EHD proteins: key conductors of endocytic transport

Abstract

Regulation of endocytic transport is controlled by an elaborate network of proteins. Rab GTP-binding proteins and their effectors have well-defined roles in mediating specific endocytic transport steps, but until recently less was known about the four mammalian dynamin-like C-terminal Eps15 homology domain (EHD) proteins that also regulate endocytic events. In recent years, however, great strides have been made in understanding the structure and function of these unique proteins. Indeed, a growing body of literature addresses EHD protein structure, interactions with binding partners, functions in mammalian cells, and the generation of various new model systems.

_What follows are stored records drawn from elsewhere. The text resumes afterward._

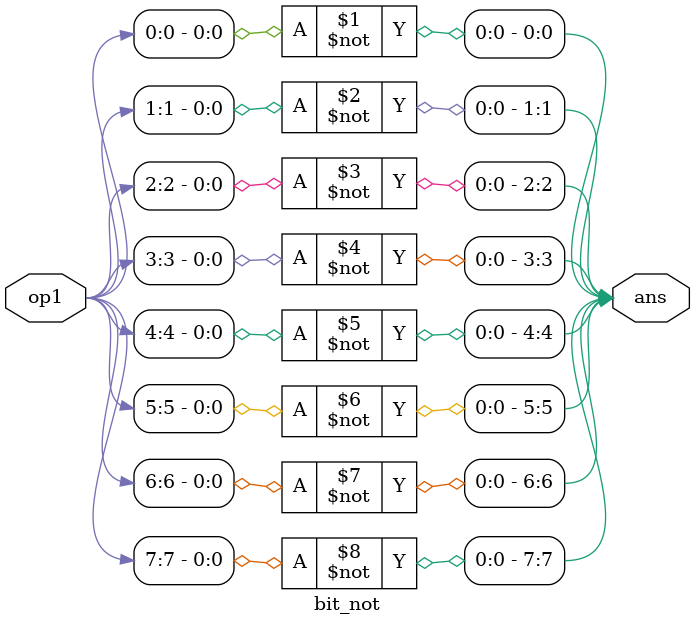
<source format=v>
`timescale 1ns/1ps

module bit_not(input[7:0] op1, output[7:0] ans);

	// Bitwise NOT of an 8-bit binary number

	not(ans[0], op1[0]);
	not(ans[1], op1[1]);
	not(ans[2], op1[2]);
	not(ans[3], op1[3]);
	not(ans[4], op1[4]);
	not(ans[5], op1[5]);
	not(ans[6], op1[6]);
	not(ans[7], op1[7]);
	
endmodule
</source>
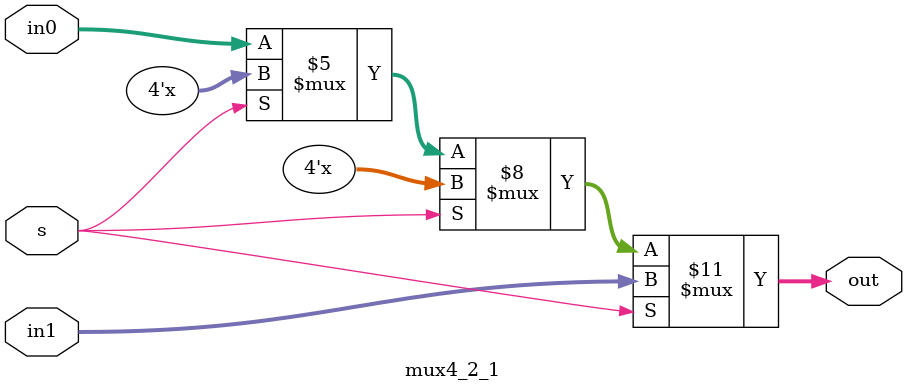
<source format=v>
/****************************************************************************
 * mux4_2_1.v
 ****************************************************************************/

/**
 * Module: mux4_2_1
 * 
 * TODO: Add module documentation
 */
module mux4_2_1(
		input [3:0] in0,
		input [3:0] in1,
		input s,
		output reg [3:0] out);
	
	always@(s or in0 or in1)
		if (s==1) begin
			out = in1;
		end
	else if (s==0) begin
			out = in0;
		end
		
endmodule



</source>
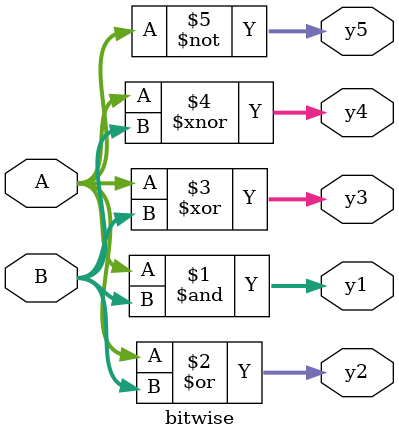
<source format=v>
module bitwise(
    input [3:0] A, B,
    output [3:0] y1, y2, y3, y4, y5
);

    assign y1 = A & B;
    assign y2 = A | B;
    assign y3 = A ^ B;
    assign y4 = A ~^ B;
    assign y5 = ~A;

endmodule

</source>
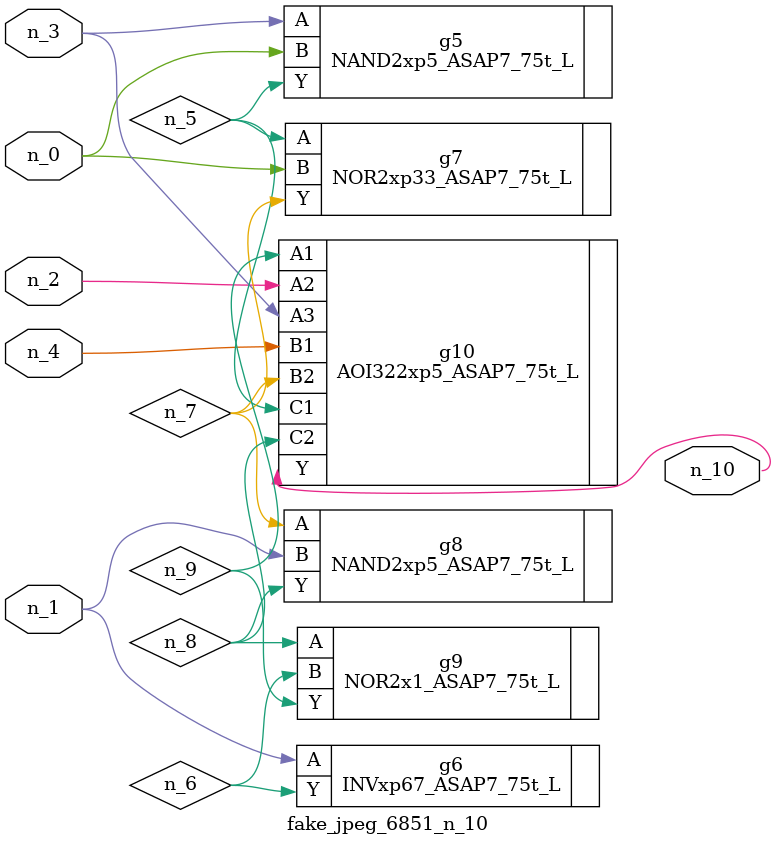
<source format=v>
module fake_jpeg_6851_n_10 (n_3, n_2, n_1, n_0, n_4, n_10);

input n_3;
input n_2;
input n_1;
input n_0;
input n_4;

output n_10;

wire n_8;
wire n_9;
wire n_6;
wire n_5;
wire n_7;

NAND2xp5_ASAP7_75t_L g5 ( 
.A(n_3),
.B(n_0),
.Y(n_5)
);

INVxp67_ASAP7_75t_L g6 ( 
.A(n_1),
.Y(n_6)
);

NOR2xp33_ASAP7_75t_L g7 ( 
.A(n_5),
.B(n_0),
.Y(n_7)
);

NAND2xp5_ASAP7_75t_L g8 ( 
.A(n_7),
.B(n_1),
.Y(n_8)
);

NOR2x1_ASAP7_75t_L g9 ( 
.A(n_8),
.B(n_6),
.Y(n_9)
);

AOI322xp5_ASAP7_75t_L g10 ( 
.A1(n_9),
.A2(n_2),
.A3(n_3),
.B1(n_4),
.B2(n_7),
.C1(n_5),
.C2(n_8),
.Y(n_10)
);


endmodule
</source>
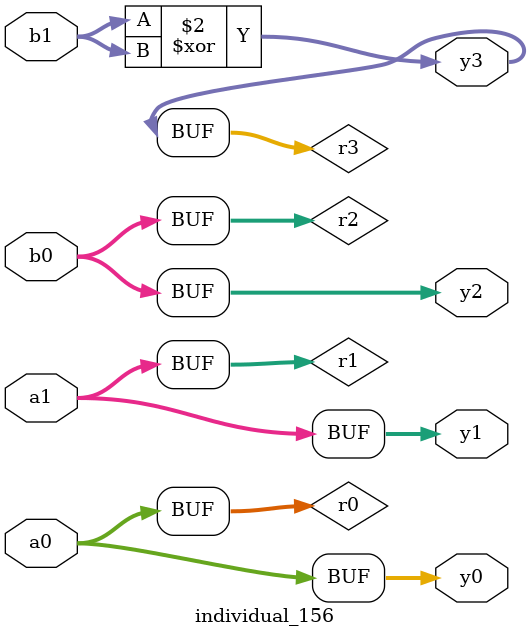
<source format=sv>
module individual_156(input logic [15:0] a1, input logic [15:0] a0, input logic [15:0] b1, input logic [15:0] b0, output logic [15:0] y3, output logic [15:0] y2, output logic [15:0] y1, output logic [15:0] y0);
logic [15:0] r0, r1, r2, r3; 
 always@(*) begin 
	 r0 = a0; r1 = a1; r2 = b0; r3 = b1; 
 	 r3  ^=  r3 ;
 	 y3 = r3; y2 = r2; y1 = r1; y0 = r0; 
end
endmodule
</source>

Accordingly, this is now an opportune time to pause and review the function and mechanisms of action of EHD proteins, and to highlight some of the challenges and future directions for the field.

Figure 1

Domain architecture, conservation and function of C-terminal Eps15 Homology Domain (EHD) proteins. (A) The EHD proteins, comprised of 534–543 amino acids, each contain two helical regions, a conserved ATP-binding domain, a linker region and an EH domain localized to the N-terminus of the protein. (B) Comparison of the amino acid sequence identity of full-length EHD proteins and their individual EH-domains. (C) Partial list of characterized EHD1 and EHD2 mutants and their functions or phenotypes. (D) Proposed model of EHD protein function. Cytoplasmic localized EHD proteins bind ATP and dimerise. EHD dimerisation causes the formation of a membrane binding site and the EHD proteins associate with tubular membranes, where they undergo further oligomerisation. Upon ATP hydrolysis, the membranes are destabilised, leading to scission of vesicles containing concentrated cargo/receptors, thus facilitating vesicular transport.

Figure 2

Regulation of endocytic transport by EHD proteins, Rabs and their effectors. Internalised receptors reach the sorting or early endosome (EE) and are trafficked through one of at least four pathways. Receptors slated for degradation are sorted to EE microdomains containing EHD4, Rab5 and Rabenosyn-5 and transported to late endosomes and lysosomes. Other internalised proteins, such as the Shiga toxin, are transported from EE to the Golgi via an EHD3 and/or EHD1-dependent retrograde pathway. Receptors that recycle back to the plasma membrane can do so directly from EE in a poorly defined manner that requires the function of Rab4 (Fast recycling). Alternatively, many receptors are first directed to the perinuclear endocytic recycling compartment and then shuttled to the plasma membrane (Slow recycling). Slow recycling requires the sequential function of multiple regulators including Rab5, Rab11, Rab8a their effectors (Rabenosyn-5, Rab11-FIP2 and MICAL-L1, respectively), and EHD proteins.